EXERCISE DESCRIPTION: The answer is a number and only a number: how many lines of the data include the string "CrtYd"?

[Electronic design automation data]
· · · · ·
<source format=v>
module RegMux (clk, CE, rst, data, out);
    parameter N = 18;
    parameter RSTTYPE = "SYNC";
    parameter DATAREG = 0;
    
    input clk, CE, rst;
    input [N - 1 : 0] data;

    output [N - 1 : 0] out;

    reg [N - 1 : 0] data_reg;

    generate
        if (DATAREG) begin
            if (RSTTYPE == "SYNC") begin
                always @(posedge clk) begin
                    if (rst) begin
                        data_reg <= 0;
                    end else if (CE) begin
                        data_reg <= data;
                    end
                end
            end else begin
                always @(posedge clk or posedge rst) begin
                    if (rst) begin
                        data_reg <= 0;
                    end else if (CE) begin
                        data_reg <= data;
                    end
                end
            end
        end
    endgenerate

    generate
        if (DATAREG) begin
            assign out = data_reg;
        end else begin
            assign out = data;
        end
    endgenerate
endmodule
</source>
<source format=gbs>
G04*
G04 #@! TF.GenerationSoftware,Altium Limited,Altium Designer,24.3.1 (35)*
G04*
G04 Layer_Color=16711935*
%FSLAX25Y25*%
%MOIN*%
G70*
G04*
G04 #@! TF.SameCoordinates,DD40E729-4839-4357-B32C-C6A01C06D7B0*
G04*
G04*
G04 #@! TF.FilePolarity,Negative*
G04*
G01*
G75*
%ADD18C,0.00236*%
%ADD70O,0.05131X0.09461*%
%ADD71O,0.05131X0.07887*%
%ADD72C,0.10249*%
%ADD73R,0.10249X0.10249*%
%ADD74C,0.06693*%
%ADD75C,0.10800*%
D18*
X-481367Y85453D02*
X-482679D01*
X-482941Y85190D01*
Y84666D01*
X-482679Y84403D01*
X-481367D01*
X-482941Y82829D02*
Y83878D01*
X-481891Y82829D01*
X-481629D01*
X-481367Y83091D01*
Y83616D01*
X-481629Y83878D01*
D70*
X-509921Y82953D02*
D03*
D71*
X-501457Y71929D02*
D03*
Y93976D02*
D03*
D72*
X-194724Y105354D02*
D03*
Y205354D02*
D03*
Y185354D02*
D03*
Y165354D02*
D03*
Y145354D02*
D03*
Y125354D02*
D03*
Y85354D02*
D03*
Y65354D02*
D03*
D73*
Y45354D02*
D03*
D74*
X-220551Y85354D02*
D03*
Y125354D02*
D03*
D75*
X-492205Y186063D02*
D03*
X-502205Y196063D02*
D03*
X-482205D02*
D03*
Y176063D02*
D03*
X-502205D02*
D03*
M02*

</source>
· · · · ·
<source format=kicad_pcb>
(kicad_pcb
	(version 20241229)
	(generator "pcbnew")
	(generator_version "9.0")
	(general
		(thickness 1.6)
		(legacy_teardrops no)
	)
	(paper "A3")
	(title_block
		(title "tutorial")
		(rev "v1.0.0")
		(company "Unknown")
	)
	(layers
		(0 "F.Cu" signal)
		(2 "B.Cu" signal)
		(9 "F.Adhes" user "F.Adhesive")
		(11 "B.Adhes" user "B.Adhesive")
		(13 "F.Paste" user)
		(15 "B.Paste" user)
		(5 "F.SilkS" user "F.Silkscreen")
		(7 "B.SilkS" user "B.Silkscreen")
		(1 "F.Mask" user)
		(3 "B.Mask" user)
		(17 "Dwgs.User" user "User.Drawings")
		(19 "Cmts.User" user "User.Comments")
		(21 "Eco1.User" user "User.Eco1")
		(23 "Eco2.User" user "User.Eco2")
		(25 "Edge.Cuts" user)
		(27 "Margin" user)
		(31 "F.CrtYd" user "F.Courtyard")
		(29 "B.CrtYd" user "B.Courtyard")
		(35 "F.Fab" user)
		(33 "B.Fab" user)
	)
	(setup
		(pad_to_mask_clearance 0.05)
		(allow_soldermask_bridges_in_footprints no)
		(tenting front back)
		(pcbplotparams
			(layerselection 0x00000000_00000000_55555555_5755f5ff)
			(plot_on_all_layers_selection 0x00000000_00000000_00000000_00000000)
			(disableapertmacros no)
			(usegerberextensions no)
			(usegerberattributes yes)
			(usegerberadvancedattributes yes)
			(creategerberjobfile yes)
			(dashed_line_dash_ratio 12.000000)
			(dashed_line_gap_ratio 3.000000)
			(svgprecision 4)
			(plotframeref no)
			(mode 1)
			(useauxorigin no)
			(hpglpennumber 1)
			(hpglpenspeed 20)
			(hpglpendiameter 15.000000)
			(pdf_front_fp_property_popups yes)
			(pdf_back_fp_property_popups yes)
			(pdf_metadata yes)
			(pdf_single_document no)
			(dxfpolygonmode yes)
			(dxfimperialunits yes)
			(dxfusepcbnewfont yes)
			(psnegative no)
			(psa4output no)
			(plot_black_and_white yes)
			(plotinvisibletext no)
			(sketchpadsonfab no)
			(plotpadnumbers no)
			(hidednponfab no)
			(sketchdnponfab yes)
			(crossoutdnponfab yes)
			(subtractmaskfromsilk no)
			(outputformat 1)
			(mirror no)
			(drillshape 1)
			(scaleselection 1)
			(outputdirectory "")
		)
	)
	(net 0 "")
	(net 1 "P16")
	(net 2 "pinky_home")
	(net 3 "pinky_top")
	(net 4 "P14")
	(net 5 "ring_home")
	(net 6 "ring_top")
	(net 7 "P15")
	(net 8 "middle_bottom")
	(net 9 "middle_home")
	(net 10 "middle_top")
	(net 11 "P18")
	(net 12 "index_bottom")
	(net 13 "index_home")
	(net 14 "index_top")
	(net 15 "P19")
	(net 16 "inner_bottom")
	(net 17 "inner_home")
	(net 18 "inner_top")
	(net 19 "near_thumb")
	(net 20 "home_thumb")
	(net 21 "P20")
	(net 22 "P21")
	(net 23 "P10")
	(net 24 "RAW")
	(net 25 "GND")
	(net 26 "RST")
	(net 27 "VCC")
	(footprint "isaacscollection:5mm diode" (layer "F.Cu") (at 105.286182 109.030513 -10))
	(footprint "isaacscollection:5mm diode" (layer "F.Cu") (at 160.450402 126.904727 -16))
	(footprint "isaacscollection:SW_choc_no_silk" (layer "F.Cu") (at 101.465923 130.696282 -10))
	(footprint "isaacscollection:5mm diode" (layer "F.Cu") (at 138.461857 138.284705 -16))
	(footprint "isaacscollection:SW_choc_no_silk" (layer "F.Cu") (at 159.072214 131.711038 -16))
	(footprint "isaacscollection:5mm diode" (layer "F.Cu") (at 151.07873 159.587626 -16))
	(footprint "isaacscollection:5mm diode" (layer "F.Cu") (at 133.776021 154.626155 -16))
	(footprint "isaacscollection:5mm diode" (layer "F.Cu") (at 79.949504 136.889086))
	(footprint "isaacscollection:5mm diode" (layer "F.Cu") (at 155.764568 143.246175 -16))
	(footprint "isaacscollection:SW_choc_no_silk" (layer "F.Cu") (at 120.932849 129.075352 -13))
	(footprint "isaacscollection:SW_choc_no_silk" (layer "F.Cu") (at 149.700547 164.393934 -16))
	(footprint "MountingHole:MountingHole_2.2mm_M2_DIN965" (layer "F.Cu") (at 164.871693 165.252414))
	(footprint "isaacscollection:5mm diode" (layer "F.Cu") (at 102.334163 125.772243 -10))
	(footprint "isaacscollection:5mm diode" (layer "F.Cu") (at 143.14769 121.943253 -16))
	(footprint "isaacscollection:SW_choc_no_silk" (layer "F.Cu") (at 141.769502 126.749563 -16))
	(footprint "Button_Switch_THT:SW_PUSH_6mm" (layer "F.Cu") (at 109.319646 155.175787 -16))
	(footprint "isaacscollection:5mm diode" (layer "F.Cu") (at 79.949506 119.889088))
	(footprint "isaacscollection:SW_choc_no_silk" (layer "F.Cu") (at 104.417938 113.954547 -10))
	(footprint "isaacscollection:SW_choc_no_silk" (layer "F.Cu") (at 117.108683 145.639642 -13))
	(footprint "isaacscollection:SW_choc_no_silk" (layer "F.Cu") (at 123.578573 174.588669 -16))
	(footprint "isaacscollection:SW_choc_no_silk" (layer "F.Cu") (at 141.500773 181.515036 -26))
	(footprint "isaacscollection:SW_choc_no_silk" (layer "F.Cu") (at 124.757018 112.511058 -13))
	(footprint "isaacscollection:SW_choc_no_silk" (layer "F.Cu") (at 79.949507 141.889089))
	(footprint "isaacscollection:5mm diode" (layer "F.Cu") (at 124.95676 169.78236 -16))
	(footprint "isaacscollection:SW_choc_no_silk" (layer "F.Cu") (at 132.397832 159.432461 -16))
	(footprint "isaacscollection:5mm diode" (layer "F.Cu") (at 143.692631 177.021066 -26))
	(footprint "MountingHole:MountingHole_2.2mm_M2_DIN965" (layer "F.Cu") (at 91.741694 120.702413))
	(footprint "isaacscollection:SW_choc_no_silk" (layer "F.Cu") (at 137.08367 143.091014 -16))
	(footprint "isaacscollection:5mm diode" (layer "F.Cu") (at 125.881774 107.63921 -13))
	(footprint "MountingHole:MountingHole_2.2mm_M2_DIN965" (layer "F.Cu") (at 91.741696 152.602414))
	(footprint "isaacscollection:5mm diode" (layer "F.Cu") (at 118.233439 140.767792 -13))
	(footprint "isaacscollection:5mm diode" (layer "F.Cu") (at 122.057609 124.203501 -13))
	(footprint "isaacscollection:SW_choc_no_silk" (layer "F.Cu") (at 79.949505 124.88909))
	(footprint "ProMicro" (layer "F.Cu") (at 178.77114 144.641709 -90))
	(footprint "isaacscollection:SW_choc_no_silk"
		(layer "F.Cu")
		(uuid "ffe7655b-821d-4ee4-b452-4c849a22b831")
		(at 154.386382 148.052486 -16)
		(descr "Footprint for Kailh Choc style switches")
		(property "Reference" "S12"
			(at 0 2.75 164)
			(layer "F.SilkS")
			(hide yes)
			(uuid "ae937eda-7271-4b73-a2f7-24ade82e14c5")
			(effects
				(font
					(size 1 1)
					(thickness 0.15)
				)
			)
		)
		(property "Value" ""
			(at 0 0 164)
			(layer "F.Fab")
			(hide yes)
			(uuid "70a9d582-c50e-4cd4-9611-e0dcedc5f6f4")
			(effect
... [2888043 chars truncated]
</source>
· · · · ·
EXERCISE OUTPUT: 2